"A scoundrel and a villain! Let me get at him!" and, slamming on the brakes, as he shut off the power, Mark leaped from the motorcycle, stood it up against the projectile, and clasped his chum by the hand.
"What's the matter?" asked Professor Henderson, as he, too, ran out of the Annihilator. "What does that tramp want, Jack? Give him some money, and get back in here; we ought to have started long ago." He looked at the ragged figure.
"This isn't a tramp," cried Jack. "It's Mark!"
"Mark! I thought——"
"There have been strange doings," gasped the lad in tramp's garments. "I have just escaped from being kept a prisoner. Where is the mysterious man? Oh, I'm glad I arrived in time! Were you about to start?"
"That's what we were," replied Jack. "Oh, Mark, but I'm glad to see you again! I didn't know what to think. You acted so strange—or, rather, the fellow we thought was you had me guessing!"

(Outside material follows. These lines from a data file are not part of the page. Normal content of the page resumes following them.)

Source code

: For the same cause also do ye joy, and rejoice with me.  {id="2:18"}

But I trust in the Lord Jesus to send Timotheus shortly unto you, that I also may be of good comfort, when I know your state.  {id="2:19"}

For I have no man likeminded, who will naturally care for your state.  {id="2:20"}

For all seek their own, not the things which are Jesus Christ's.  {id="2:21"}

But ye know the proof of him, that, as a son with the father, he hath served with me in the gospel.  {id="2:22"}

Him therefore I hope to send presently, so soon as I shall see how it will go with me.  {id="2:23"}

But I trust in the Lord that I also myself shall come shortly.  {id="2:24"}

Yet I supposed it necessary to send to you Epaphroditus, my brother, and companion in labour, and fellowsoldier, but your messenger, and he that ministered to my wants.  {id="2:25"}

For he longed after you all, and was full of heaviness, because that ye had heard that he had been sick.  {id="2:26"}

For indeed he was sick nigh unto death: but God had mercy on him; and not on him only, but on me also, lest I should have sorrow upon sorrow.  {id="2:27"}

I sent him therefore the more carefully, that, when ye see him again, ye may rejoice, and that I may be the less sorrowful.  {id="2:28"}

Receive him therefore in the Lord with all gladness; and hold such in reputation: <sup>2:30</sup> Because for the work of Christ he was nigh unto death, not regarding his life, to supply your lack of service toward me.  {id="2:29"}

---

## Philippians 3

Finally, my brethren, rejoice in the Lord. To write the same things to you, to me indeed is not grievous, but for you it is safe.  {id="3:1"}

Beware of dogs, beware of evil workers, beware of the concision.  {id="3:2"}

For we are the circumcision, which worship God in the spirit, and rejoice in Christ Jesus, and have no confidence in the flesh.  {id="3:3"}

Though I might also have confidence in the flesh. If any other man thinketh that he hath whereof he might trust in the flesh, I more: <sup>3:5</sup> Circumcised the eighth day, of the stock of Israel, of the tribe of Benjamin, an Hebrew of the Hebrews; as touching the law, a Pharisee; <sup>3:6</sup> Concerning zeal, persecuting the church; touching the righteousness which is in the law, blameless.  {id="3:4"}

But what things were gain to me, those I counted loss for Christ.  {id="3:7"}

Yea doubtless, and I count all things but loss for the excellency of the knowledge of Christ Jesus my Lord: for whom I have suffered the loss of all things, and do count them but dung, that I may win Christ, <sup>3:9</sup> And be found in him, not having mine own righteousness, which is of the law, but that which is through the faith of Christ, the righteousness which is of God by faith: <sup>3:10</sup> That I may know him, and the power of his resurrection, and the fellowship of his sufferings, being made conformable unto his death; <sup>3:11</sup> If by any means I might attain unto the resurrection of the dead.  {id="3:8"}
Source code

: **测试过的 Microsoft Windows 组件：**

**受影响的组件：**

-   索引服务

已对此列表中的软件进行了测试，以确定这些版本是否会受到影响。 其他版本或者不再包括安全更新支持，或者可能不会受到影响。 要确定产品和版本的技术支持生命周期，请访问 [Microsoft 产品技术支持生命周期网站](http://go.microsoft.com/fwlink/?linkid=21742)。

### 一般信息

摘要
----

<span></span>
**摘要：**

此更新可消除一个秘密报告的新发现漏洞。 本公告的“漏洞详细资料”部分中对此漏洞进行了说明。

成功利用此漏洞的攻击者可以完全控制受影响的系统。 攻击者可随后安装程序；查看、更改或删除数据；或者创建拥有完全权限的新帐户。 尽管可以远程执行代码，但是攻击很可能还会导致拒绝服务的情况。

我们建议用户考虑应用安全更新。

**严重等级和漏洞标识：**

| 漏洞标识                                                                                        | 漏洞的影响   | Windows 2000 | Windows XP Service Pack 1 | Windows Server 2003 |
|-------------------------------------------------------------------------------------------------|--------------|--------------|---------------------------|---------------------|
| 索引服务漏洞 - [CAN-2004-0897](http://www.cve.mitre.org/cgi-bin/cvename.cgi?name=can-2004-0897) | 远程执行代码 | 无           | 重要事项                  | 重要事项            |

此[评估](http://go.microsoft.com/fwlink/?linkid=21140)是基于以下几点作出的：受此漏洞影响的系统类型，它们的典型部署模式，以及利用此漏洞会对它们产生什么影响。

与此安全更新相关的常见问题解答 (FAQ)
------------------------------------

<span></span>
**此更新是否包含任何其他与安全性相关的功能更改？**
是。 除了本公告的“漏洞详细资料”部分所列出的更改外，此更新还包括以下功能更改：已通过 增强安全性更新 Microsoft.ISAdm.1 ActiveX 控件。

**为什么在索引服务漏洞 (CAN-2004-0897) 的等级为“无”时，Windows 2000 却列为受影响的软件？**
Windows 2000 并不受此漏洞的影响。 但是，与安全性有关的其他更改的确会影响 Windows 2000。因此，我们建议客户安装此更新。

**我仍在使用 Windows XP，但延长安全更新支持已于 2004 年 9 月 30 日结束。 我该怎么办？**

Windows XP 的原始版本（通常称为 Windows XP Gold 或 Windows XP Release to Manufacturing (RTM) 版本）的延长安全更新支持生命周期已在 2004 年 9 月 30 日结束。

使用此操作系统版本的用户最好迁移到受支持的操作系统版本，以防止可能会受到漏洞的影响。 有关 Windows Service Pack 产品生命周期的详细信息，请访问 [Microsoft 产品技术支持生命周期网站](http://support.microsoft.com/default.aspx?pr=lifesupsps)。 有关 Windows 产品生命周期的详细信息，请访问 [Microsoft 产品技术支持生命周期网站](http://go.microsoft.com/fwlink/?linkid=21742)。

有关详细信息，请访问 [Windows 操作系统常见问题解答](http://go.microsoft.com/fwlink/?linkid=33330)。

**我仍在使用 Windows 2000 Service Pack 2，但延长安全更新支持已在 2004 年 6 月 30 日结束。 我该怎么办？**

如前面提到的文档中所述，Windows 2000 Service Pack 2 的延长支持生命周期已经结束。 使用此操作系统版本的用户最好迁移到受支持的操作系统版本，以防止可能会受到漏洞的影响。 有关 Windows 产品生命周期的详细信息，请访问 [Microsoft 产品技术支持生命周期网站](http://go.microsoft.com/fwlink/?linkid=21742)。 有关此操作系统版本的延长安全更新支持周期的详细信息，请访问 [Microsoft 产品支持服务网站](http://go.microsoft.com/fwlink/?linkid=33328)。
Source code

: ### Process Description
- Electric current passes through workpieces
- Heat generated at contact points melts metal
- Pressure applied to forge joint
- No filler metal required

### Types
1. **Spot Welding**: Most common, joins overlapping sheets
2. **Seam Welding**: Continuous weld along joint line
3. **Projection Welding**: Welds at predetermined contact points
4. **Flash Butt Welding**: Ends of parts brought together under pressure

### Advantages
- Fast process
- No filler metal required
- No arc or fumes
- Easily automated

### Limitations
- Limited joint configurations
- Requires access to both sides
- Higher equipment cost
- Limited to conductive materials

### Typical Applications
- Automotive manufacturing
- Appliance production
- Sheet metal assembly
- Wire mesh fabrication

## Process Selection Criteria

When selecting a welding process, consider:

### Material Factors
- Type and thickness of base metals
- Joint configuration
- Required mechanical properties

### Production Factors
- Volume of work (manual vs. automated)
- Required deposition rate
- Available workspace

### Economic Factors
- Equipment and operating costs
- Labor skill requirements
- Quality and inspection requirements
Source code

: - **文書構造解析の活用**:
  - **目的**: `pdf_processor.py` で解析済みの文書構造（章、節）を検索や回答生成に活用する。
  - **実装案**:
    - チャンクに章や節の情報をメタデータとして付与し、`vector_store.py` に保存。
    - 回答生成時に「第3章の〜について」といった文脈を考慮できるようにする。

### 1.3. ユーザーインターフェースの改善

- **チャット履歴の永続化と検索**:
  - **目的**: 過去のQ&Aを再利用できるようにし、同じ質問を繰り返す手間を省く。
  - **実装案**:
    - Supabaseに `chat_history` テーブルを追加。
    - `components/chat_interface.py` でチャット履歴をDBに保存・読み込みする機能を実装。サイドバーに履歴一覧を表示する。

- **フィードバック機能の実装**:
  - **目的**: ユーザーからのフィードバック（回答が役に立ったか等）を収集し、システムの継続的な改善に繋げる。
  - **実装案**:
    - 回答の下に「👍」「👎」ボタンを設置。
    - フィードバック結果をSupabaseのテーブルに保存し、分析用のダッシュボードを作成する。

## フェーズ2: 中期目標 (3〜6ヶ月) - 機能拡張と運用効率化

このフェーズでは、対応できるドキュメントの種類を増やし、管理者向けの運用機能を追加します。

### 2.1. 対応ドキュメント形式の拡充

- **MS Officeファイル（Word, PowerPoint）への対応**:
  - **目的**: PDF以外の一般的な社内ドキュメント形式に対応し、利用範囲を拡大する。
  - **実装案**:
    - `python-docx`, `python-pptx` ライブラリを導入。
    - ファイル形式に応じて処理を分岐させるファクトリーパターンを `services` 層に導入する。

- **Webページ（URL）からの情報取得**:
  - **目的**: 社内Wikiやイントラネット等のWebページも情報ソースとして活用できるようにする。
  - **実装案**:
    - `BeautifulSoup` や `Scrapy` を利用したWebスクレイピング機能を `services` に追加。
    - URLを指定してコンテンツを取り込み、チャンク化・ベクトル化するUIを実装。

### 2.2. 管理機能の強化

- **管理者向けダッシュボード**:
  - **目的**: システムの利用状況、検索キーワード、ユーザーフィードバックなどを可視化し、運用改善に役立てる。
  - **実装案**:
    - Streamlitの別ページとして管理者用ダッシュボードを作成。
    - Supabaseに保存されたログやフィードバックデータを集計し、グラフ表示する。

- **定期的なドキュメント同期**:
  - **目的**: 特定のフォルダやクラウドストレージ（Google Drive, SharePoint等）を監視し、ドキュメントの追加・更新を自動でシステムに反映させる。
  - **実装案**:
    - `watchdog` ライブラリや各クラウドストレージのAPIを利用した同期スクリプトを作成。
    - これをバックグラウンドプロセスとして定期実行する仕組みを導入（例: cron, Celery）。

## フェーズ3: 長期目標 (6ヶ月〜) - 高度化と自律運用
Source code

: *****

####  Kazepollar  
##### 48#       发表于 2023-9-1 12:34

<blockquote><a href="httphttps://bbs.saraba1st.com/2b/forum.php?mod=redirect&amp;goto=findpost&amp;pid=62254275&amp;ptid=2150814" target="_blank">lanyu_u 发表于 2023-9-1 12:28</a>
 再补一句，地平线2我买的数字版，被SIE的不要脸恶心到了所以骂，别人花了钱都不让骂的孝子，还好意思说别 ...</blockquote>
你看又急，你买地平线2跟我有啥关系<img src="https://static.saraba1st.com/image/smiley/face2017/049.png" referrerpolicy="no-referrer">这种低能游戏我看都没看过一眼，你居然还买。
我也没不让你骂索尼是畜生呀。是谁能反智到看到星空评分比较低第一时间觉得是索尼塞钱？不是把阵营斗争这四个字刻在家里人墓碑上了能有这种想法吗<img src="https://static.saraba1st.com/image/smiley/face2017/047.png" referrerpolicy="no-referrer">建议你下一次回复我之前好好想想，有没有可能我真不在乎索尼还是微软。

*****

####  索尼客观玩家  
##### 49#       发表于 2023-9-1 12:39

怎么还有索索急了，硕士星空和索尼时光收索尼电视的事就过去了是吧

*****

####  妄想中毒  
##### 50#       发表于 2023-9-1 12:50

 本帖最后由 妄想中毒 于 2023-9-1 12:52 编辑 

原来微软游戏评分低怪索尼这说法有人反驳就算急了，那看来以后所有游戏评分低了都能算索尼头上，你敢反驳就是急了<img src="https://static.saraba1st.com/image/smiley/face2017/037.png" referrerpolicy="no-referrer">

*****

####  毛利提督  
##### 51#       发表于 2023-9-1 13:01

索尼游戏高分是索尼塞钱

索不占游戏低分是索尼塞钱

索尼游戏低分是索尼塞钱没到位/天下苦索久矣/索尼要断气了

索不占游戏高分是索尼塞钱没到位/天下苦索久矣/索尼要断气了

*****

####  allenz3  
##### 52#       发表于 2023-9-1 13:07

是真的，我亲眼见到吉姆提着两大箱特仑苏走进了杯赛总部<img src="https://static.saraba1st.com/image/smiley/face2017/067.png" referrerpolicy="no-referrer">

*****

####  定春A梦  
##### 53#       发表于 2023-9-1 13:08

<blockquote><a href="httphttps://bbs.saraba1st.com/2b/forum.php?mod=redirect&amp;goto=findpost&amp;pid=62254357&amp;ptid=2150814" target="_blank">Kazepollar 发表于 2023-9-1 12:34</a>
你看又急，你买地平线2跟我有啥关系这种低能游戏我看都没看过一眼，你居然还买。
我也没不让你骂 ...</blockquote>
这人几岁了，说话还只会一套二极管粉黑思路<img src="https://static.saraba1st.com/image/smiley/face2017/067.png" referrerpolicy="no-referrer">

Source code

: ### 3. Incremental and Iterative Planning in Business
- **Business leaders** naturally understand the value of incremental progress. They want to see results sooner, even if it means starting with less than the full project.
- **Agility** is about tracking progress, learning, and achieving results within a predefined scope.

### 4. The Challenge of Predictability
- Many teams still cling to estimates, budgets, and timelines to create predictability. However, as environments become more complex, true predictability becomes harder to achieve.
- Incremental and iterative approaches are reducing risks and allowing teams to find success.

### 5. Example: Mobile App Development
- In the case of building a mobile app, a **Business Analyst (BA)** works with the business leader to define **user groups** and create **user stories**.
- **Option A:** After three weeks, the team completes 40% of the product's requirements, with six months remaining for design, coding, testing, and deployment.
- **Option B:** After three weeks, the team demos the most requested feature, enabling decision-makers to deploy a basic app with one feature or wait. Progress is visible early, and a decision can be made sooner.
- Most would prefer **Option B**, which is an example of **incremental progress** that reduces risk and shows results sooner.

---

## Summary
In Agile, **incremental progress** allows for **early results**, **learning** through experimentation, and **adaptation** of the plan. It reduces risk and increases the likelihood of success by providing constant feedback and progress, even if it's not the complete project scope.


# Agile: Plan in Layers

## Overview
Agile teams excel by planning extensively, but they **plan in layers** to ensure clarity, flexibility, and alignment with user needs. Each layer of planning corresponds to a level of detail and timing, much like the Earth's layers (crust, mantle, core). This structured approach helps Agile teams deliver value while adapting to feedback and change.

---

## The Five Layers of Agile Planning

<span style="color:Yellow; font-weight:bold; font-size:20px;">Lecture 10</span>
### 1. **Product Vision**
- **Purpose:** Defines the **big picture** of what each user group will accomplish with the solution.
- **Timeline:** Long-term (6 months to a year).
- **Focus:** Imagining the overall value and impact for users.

"Good land a' massy!" exclaimed Washington White, as he stood in the doorway, with Andy Sudds behind him. "Am dere two Marks? What's up, anyhow?"
"Don't let that fellow get away—the fellow who passed himself off as me!" shouted Mark. "Lock him up! There's some mystery about him that must be explained. He's a dangerous man to be at large."
Professor Henderson turned back to enter the projectile. Jack advised Andy to get his gun ready, with which to threaten the scoundrel in case of necessity.
At that instant there sounded a crash of glass, and the whole front of the big observation window in the side of the Annihilator was smashed to atoms. A figure leaped—a figure which no longer had its head bandaged, and whose arm was no longer in a sling—the figure of a man—the mysterious man who had held Mark a prisoner!